-------- Provided data --------
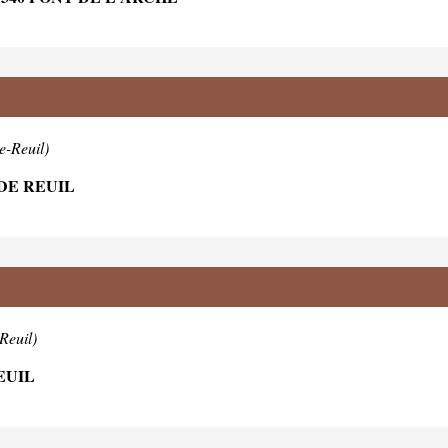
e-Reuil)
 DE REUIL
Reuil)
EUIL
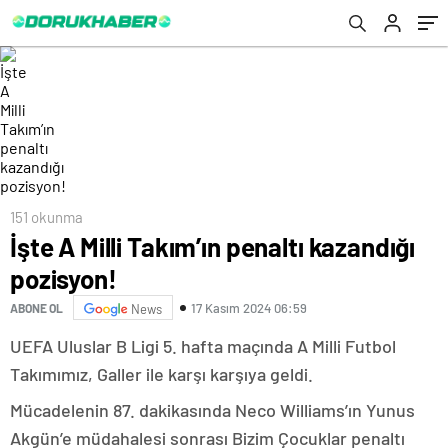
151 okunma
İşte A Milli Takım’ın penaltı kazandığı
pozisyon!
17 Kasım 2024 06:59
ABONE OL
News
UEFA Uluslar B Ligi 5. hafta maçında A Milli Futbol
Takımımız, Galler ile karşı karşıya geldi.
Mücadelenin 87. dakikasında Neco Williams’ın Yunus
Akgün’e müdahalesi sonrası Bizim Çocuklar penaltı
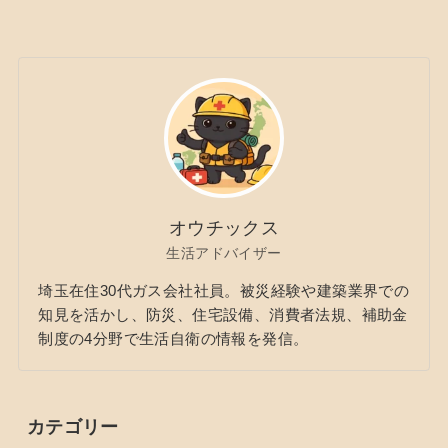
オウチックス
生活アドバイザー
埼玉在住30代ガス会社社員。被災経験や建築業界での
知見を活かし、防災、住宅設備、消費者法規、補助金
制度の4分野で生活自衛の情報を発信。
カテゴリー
--------
-------- Provided data --------
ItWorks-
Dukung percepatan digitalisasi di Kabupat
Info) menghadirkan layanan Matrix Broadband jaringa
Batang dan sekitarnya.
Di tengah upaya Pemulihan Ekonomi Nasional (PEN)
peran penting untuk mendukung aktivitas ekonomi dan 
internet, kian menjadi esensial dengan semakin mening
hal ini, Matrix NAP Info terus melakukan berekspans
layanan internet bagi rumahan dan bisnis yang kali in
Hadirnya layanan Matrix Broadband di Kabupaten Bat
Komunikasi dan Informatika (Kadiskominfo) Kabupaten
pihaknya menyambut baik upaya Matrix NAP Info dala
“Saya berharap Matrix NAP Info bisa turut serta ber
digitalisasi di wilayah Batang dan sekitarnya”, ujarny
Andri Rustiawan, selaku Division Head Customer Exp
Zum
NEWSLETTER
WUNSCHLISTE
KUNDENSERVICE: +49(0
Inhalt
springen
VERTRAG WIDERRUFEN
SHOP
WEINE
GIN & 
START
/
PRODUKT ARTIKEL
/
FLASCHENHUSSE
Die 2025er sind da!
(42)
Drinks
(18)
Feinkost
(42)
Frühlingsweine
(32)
--------
-------- Provided data --------
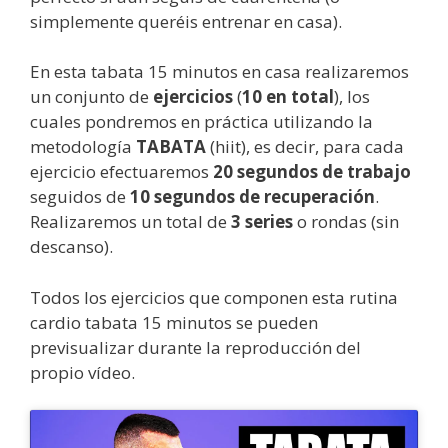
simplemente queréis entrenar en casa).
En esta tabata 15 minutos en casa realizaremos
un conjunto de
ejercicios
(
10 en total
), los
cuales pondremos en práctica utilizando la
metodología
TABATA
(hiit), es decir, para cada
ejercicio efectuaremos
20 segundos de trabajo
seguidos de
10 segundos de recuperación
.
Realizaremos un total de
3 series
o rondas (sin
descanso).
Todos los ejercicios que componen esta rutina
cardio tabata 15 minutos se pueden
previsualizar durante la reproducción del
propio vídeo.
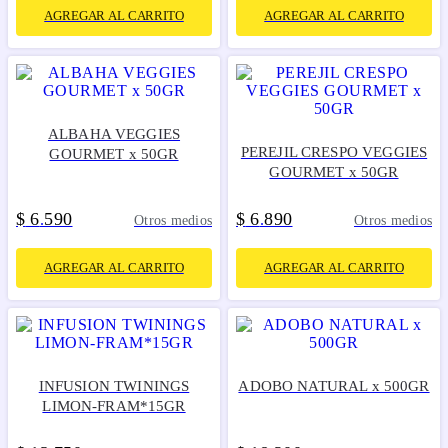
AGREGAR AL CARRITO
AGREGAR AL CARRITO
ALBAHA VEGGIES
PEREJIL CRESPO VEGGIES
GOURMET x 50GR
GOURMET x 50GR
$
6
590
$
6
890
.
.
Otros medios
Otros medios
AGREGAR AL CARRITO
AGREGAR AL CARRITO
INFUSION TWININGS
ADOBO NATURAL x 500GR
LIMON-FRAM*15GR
--------
◆ Problem statement
Filter the entries down to the lines that hold "upaya". Copy those lines.

◆ Solution to the exercise
Di tengah upaya Pemulihan Ekonomi Nasional (PEN)
pihaknya menyambut baik upaya Matrix NAP Info dala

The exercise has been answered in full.